Não se trata de medo. Isto aconteceu há quarenta anos e o caso criminal expirou. Não se trata de medo. É sobre a imagem. Toda a sociedade vai dizer: ‘Sempre suspeitamos disto. Eles mentiram sobre a crueldade dos comunistas” (Um dos assassinos).

Não espere ver um documentário histórico convencional. Não espere uma longa história de testemunhos dos familiares das vítimas do massacre de 1965-1966 dos comunistas na Indonésia. Em “O Ato de Matar” você não está em terreno familiar. Espere algo mais poderoso, mais convincente, mais perturbador, mais horripilante e mesmo mais fascinante. Espere um documentário-ficção que contribuirá – mais do que qualquer outra tentativa até agora – para demolir a propaganda oficial sobre o genocídio de um milhão de comunistas. Espere algo que ajudará a erradicar as mentiras e o medo acerca do comunismo inculcados através da violência e do terror sistemático durante gerações. Como me disse uma vez um ativista, este medo do comunismo foi transmitido quase com o leite materno. Esteja preparado para ver uma história onde não as vítimas, mas seus autores ocuparam o centro do palco. Da forma mais surpreendente este filme recria a violência, a tortura e os assassinatos dos esquadrões da morte na Indonésia a partir de outubro de 1965.

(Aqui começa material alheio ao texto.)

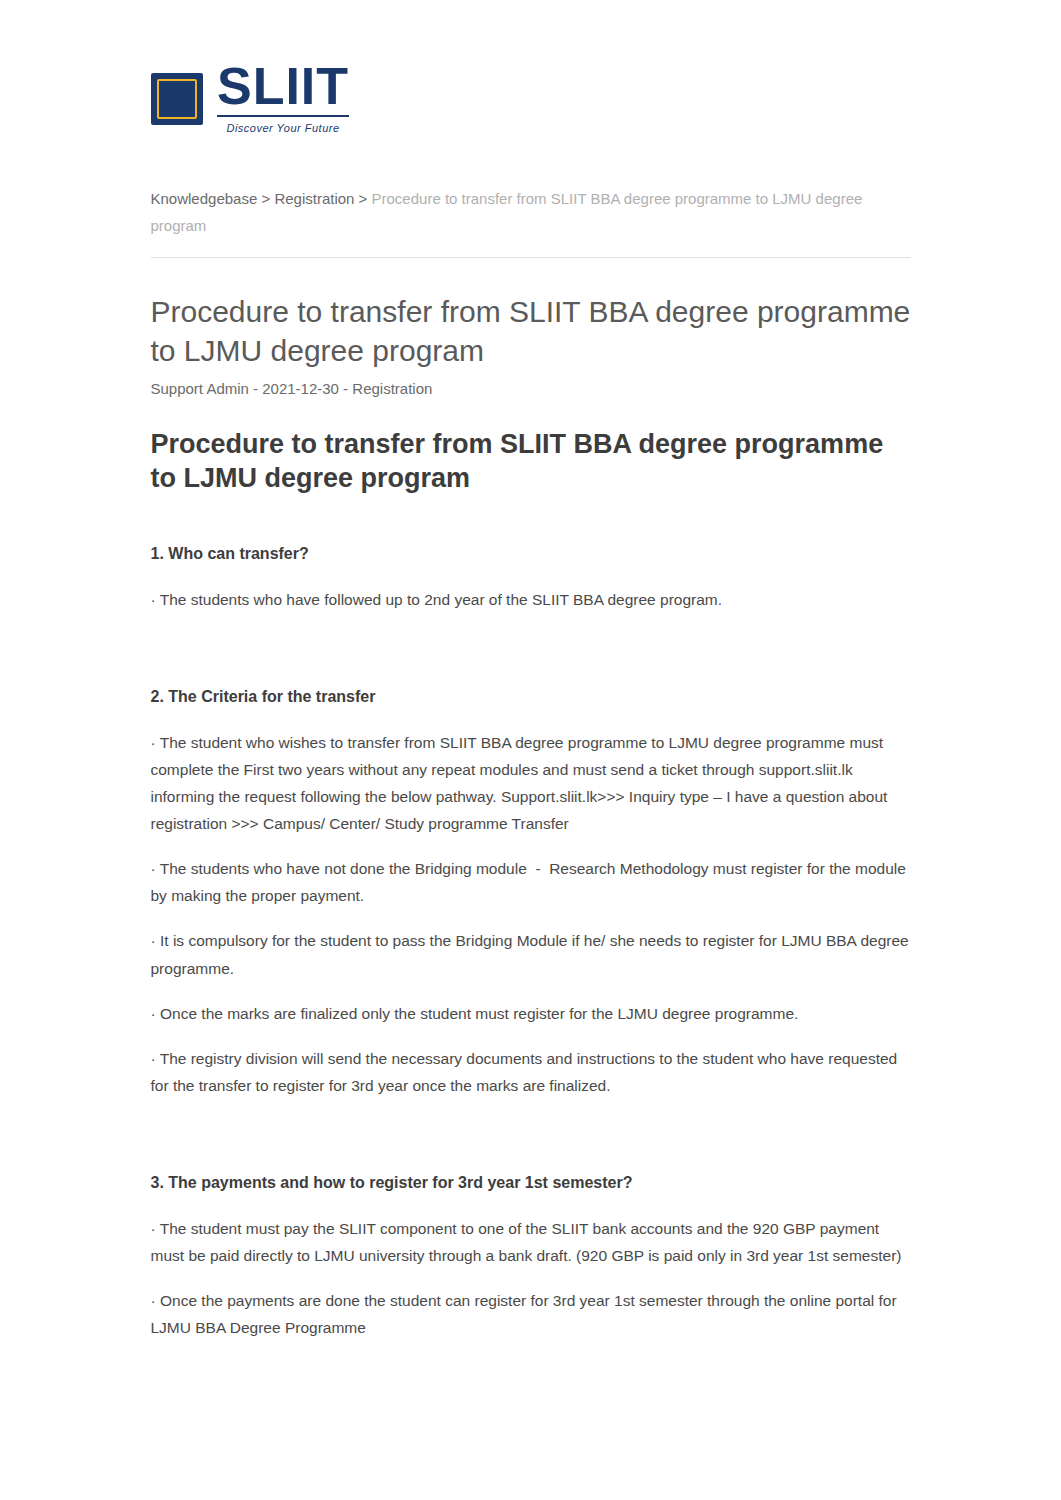SLIIT
Discover Your Future
Knowledgebase > Registration > Procedure to transfer from SLIIT BBA degree programme to LJMU degree program
Procedure to transfer from SLIIT BBA degree programme to LJMU degree program
Support Admin - 2021-12-30 - Registration
Procedure to transfer from SLIIT BBA degree programme to LJMU degree program
1. Who can transfer?
· The students who have followed up to 2nd year of the SLIIT BBA degree program.
2. The Criteria for the transfer
· The student who wishes to transfer from SLIIT BBA degree programme to LJMU degree programme must complete the First two years without any repeat modules and must send a ticket through support.sliit.lk informing the request following the below pathway. Support.sliit.lk>>> Inquiry type – I have a question about registration >>> Campus/ Center/ Study programme Transfer
· The students who have not done the Bridging module - Research Methodology must register for the module by making the proper payment.
· It is compulsory for the student to pass the Bridging Module if he/ she needs to register for LJMU BBA degree programme.
· Once the marks are finalized only the student must register for the LJMU degree programme.
· The registry division will send the necessary documents and instructions to the student who have requested for the transfer to register for 3rd year once the marks are finalized.
3. The payments and how to register for 3rd year 1st semester?
· The student must pay the SLIIT component to one of the SLIIT bank accounts and the 920 GBP payment must be paid directly to LJMU university through a bank draft. (920 GBP is paid only in 3rd year 1st semester)
· Once the payments are done the student can register for 3rd year 1st semester through the online portal for LJMU BBA Degree Programme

Joshua Oppenheimer, o diretor de O Ato de Matar, conseguiu algo excepcional: ganhar a confiança de alguns dos assassinos e torturadores de 1965 e convencê-los a relembrar passo a passo e em detalhes suas atividades nos locais originais, a descrever seus pesadelos e a comentar a respeito. O diretor os fez elaborar um script baseado em suas experiências e memórias. Isto logo se tornou um filme dentro do filme. Eles fizeram isto com surpreendente franqueza na frente das câmeras enquanto dançavam, cantavam e riam. Em vez de matadores negando seus atos ou tentando retratar suas vítimas como culpadas por seus destinos, aqui eles assumem abertamente a responsabilidade pelo que fizeram. Pior ainda, eles se vangloriam disto. Neste sentido, este documentário faz mais para incriminar os autores do banho de sangue de 1965-1966 do que qualquer outro documentário conseguiu antes.

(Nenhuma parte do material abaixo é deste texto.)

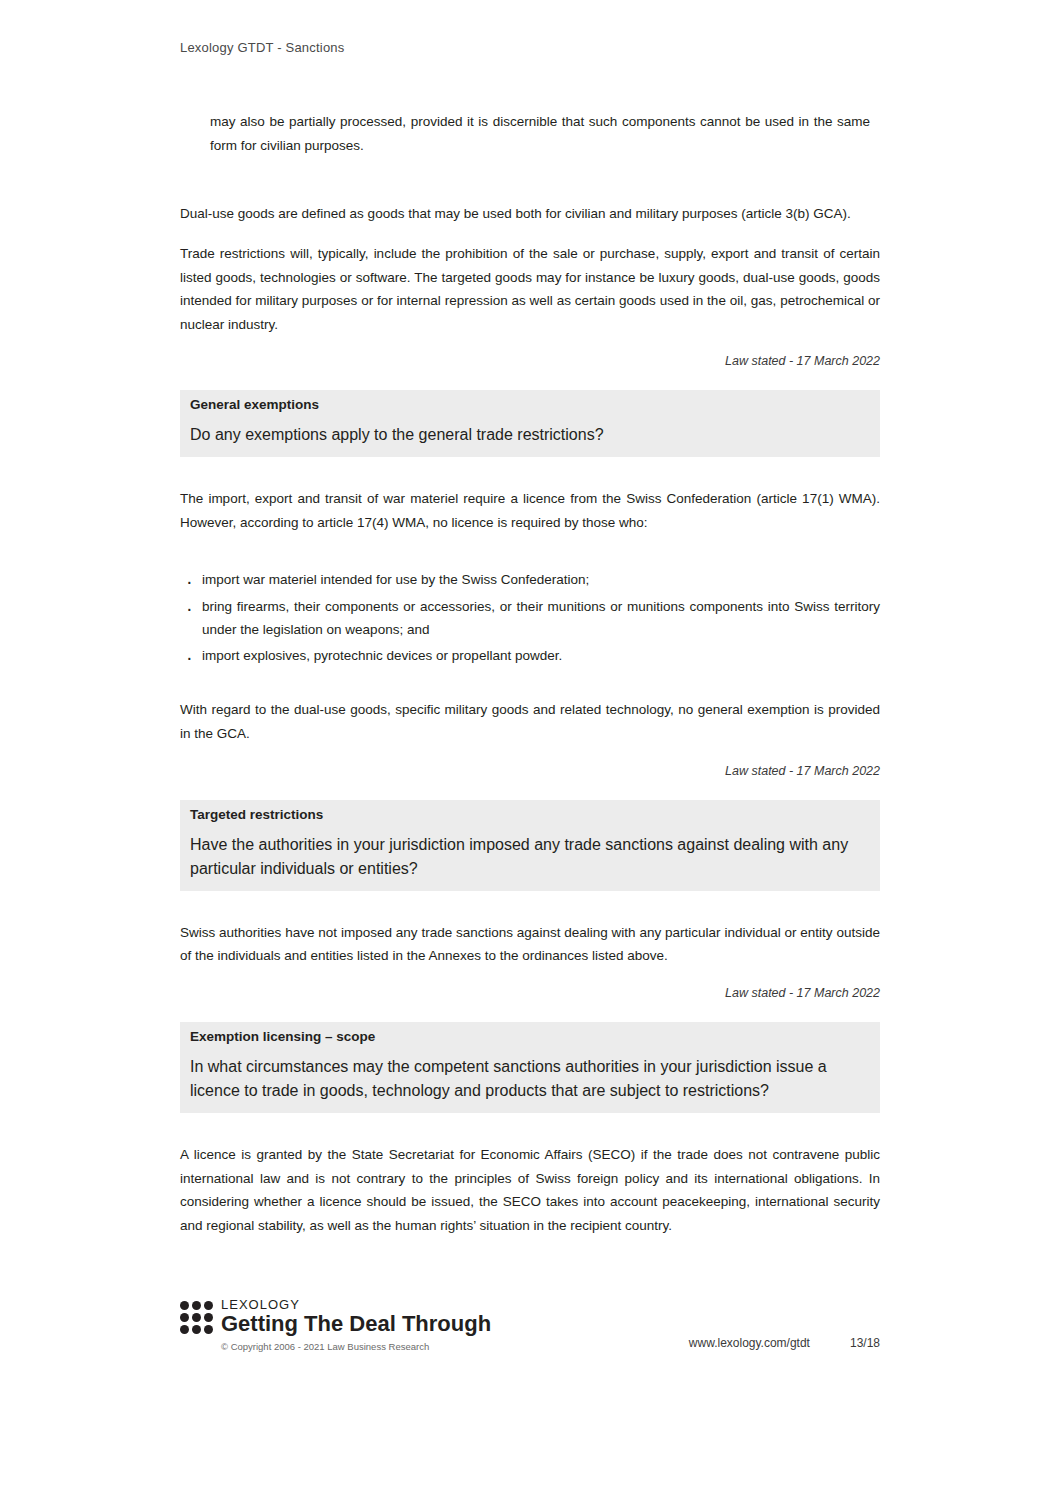Lexology GTDT - Sanctions
may also be partially processed, provided it is discernible that such components cannot be used in the same form for civilian purposes.
Dual-use goods are defined as goods that may be used both for civilian and military purposes (article 3(b) GCA).
Trade restrictions will, typically, include the prohibition of the sale or purchase, supply, export and transit of certain listed goods, technologies or software. The targeted goods may for instance be luxury goods, dual-use goods, goods intended for military purposes or for internal repression as well as certain goods used in the oil, gas, petrochemical or nuclear industry.
Law stated - 17 March 2022
General exemptions
Do any exemptions apply to the general trade restrictions?
The import, export and transit of war materiel require a licence from the Swiss Confederation (article 17(1) WMA). However, according to article 17(4) WMA, no licence is required by those who:
import war materiel intended for use by the Swiss Confederation;
bring firearms, their components or accessories, or their munitions or munitions components into Swiss territory under the legislation on weapons; and
import explosives, pyrotechnic devices or propellant powder.
With regard to the dual-use goods, specific military goods and related technology, no general exemption is provided in the GCA.
Law stated - 17 March 2022
Targeted restrictions
Have the authorities in your jurisdiction imposed any trade sanctions against dealing with any particular individuals or entities?
Swiss authorities have not imposed any trade sanctions against dealing with any particular individual or entity outside of the individuals and entities listed in the Annexes to the ordinances listed above.
Law stated - 17 March 2022
Exemption licensing – scope
In what circumstances may the competent sanctions authorities in your jurisdiction issue a licence to trade in goods, technology and products that are subject to restrictions?
A licence is granted by the State Secretariat for Economic Affairs (SECO) if the trade does not contravene public international law and is not contrary to the principles of Swiss foreign policy and its international obligations. In considering whether a licence should be issued, the SECO takes into account peacekeeping, international security and regional stability, as well as the human rights’ situation in the recipient country.
LEXOLOGY
Getting The Deal Through
© Copyright 2006 - 2021 Law Business Research
www.lexology.com/gtdt 13/18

O personagem central é Anwar Congo, um jovem gangster nos anos 1960, que dirigia o tráfico de bilhetes ilegais de cinema (“bioskop”) na cidade de Medan, no norte de Sumatra. Ele e seus comparsas criminosos eram aficionados das produções de Hollywood, vestia-se como James Dean e até mesmo organizou um fã-clube do ator. Quando o Partido Comunista convocou um boicote dos filmes americanos, a renda de seu lucrativo negócio veio abaixo rapidamente. Isto alimentou seu ressentimento e dos outros criminosos contra os comunistas. Quando os militares planejaram a aniquilação física do PCI, recorreram à ajuda desses criminosos e dos muitos elementos lumpen nas cidades. Eles são também os líderes locais do grupo político paramilitar chamado Pemuda Pancasila (Juventude Pancasila). Tomaram parte no que os livros de história indonésios descrevem como a “Campanha Patriótica”. Esta abriu as portas para os sentimentos mais elementares possíveis do ser humano. Usando sua doentia imaginação, eles explicam como continuamente inventavam novas formas de tortura e assassinatos. Como tinham muitas pessoas para matar e como não dispunham de tempo suficiente para matá-las com as próprias mãos, inventaram formas mais rápidas para a morte. Eles também cortavam nas juntas as partes de suas vítimas. Isto leva a surpreendentes conversas e reflexões.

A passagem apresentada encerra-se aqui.